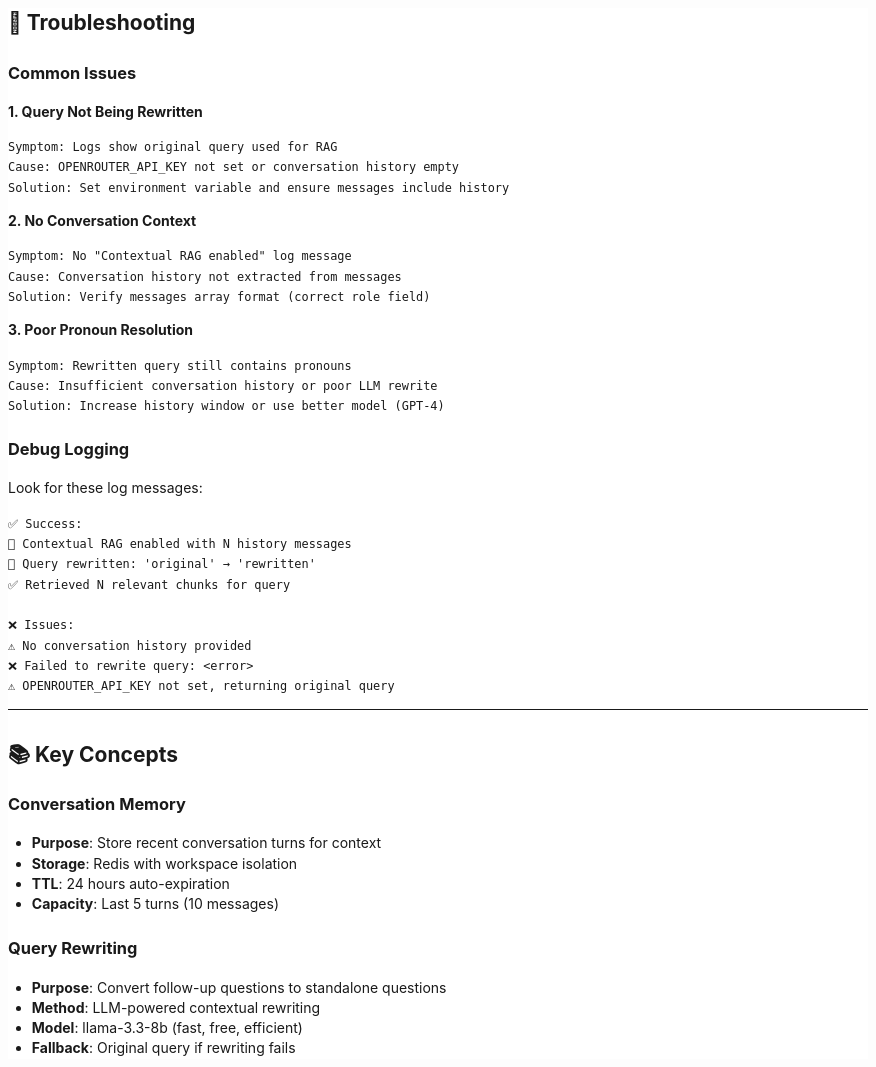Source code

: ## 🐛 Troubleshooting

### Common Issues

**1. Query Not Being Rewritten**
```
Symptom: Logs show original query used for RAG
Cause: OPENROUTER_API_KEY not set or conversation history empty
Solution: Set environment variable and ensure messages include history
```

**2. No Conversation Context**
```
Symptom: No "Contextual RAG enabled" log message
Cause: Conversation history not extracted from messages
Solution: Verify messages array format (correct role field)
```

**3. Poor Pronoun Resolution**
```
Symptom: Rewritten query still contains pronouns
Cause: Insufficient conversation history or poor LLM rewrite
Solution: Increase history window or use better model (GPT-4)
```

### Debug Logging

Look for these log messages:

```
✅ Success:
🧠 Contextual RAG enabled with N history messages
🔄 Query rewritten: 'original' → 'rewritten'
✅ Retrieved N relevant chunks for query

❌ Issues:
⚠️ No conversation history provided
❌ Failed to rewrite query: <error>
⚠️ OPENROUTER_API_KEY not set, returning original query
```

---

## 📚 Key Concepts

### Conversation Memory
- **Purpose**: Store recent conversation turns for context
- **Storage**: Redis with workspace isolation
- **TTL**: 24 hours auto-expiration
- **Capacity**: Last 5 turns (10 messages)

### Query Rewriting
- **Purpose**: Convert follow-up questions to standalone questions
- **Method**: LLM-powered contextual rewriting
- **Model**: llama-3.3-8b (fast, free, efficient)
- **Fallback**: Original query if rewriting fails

* * *

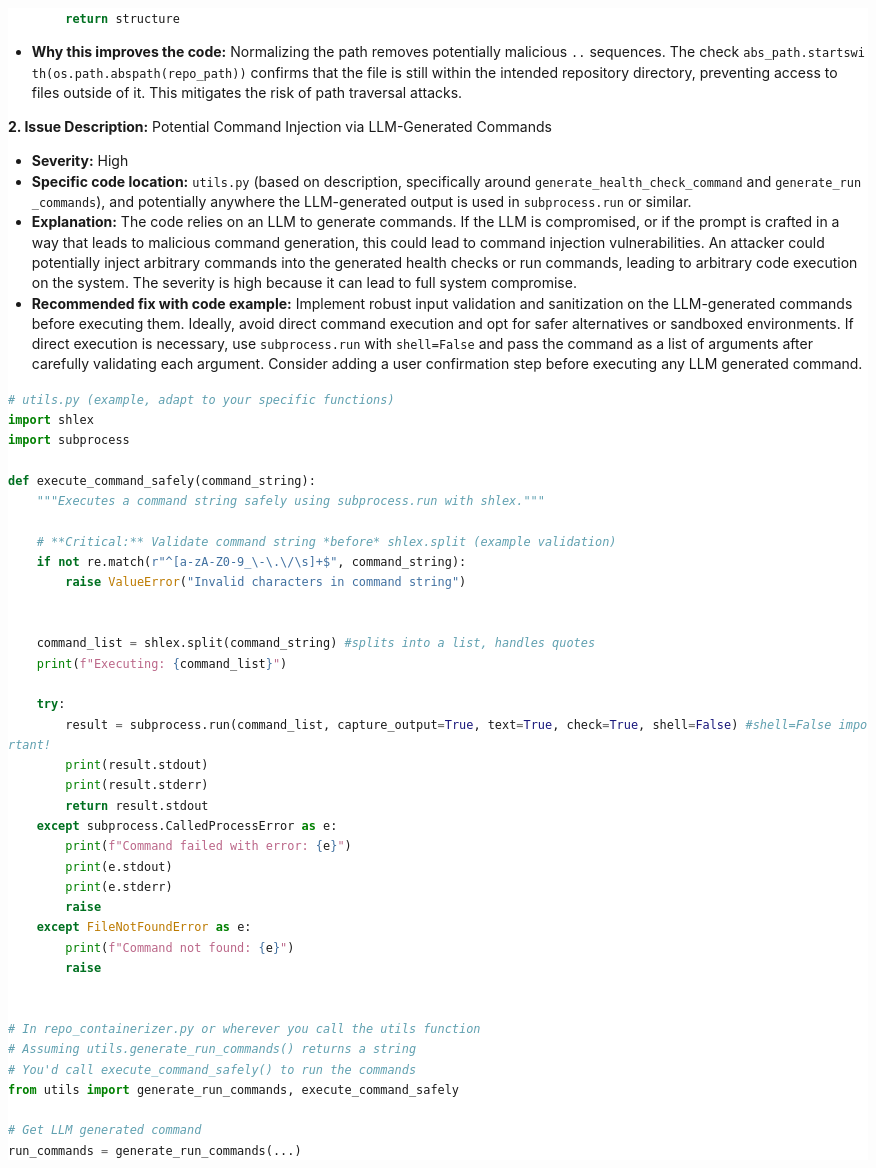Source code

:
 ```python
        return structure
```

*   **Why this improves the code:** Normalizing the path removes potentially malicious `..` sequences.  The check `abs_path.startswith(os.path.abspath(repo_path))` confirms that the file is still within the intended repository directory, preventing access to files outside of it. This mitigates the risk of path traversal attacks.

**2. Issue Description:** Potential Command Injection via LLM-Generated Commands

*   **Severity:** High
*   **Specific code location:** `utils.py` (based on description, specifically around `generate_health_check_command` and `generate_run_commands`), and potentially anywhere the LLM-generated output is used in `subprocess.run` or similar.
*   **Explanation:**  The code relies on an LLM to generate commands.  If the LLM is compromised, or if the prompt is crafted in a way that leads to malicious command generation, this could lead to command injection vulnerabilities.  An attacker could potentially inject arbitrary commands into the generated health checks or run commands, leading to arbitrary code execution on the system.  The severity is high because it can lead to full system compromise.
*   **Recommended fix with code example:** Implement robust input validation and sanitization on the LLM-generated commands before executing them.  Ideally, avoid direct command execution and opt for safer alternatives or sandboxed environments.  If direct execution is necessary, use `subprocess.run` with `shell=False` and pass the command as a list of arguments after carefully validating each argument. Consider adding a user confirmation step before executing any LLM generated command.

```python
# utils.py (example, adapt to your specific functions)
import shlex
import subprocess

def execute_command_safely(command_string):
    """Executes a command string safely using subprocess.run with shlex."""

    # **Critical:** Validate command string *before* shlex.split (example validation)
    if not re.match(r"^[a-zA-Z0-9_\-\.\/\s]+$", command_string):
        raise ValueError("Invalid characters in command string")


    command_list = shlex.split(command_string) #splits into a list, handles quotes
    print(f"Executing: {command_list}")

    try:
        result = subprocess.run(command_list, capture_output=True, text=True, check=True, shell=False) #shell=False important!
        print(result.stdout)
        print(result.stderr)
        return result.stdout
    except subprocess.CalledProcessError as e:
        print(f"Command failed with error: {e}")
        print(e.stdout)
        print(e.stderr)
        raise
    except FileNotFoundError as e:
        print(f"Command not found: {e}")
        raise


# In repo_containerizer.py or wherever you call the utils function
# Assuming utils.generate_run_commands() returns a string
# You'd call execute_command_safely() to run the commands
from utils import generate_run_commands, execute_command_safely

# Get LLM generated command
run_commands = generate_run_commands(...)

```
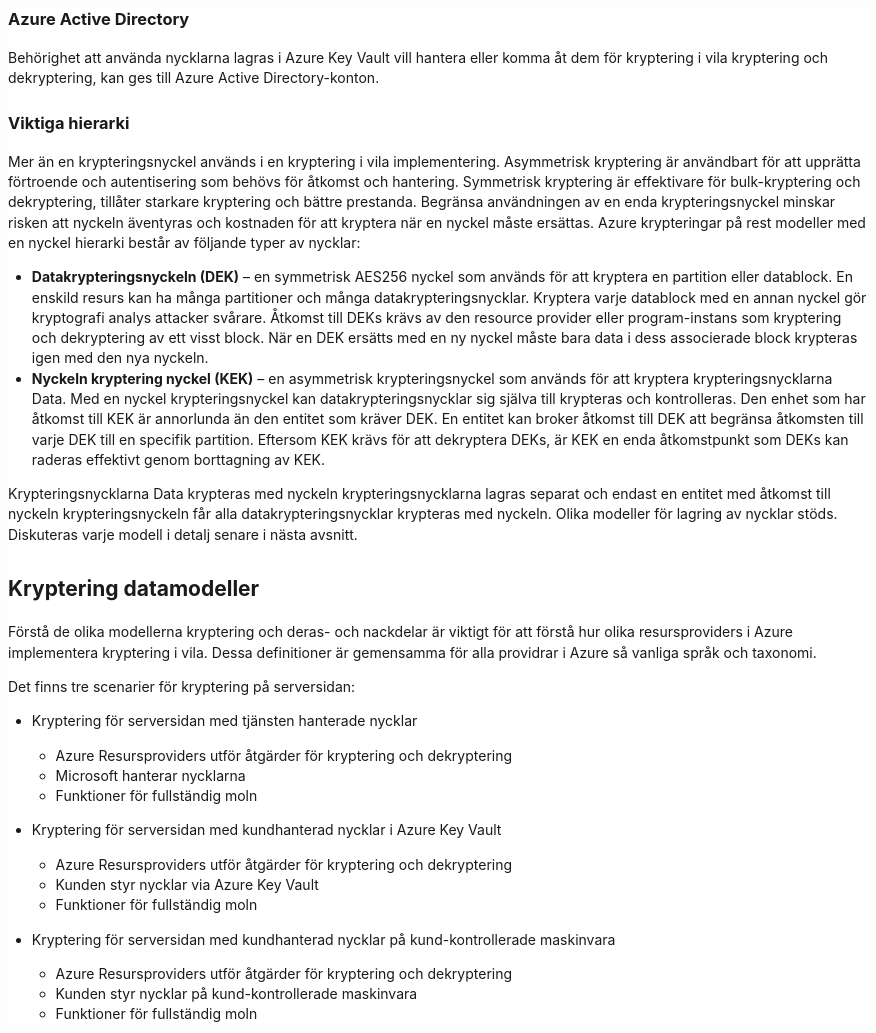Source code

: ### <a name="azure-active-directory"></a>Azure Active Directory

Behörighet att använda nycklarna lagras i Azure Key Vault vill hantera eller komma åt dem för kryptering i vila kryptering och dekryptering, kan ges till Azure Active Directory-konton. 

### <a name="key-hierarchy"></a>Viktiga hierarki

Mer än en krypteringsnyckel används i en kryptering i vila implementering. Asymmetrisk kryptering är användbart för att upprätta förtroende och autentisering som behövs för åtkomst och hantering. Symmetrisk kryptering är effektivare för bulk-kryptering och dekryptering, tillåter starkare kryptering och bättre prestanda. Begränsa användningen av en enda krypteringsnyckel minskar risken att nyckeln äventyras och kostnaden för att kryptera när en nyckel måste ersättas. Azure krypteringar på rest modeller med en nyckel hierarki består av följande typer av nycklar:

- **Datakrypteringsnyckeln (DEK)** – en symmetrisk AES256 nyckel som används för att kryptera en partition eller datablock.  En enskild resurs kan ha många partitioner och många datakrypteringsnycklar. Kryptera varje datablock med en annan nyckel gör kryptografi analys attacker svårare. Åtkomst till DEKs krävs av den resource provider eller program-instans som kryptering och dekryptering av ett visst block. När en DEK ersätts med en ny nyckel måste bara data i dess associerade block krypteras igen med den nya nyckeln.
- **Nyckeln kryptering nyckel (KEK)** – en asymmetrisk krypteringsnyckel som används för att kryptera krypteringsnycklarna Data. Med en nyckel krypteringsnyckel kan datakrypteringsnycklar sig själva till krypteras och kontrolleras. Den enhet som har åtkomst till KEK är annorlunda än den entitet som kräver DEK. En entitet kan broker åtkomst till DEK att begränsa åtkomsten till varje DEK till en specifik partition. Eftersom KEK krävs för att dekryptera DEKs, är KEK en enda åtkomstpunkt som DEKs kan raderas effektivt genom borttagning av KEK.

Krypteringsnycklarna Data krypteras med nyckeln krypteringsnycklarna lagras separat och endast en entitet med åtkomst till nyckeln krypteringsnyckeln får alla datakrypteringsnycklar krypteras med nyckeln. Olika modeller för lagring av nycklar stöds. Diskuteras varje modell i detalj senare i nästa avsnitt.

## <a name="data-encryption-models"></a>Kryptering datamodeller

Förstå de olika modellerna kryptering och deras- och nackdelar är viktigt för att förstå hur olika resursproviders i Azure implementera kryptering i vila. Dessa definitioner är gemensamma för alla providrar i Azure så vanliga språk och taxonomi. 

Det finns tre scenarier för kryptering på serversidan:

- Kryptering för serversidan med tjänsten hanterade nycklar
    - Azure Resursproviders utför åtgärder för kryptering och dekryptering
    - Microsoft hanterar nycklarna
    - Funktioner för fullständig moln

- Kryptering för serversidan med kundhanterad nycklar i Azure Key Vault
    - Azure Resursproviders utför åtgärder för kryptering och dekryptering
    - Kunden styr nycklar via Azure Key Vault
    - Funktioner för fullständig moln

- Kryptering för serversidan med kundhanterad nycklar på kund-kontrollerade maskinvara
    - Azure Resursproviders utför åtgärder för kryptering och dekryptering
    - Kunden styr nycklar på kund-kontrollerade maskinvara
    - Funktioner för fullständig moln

▶ [Task requirements] If a line in the material holds "lagras", copy it.

▶ [Task result]
Behörighet att använda nycklarna lagras i Azure Key Vault vill hantera eller komma åt dem för kryptering i vila kryptering och dekryptering, kan ges till Azure Active Directory-konton. 
Krypteringsnycklarna Data krypteras med nyckeln krypteringsnycklarna lagras separat och endast en entitet med åtkomst till nyckeln krypteringsnyckeln får alla datakrypteringsnycklar krypteras med nyckeln. Olika modeller för lagring av nycklar stöds. Diskuteras varje modell i detalj senare i nästa avsnitt.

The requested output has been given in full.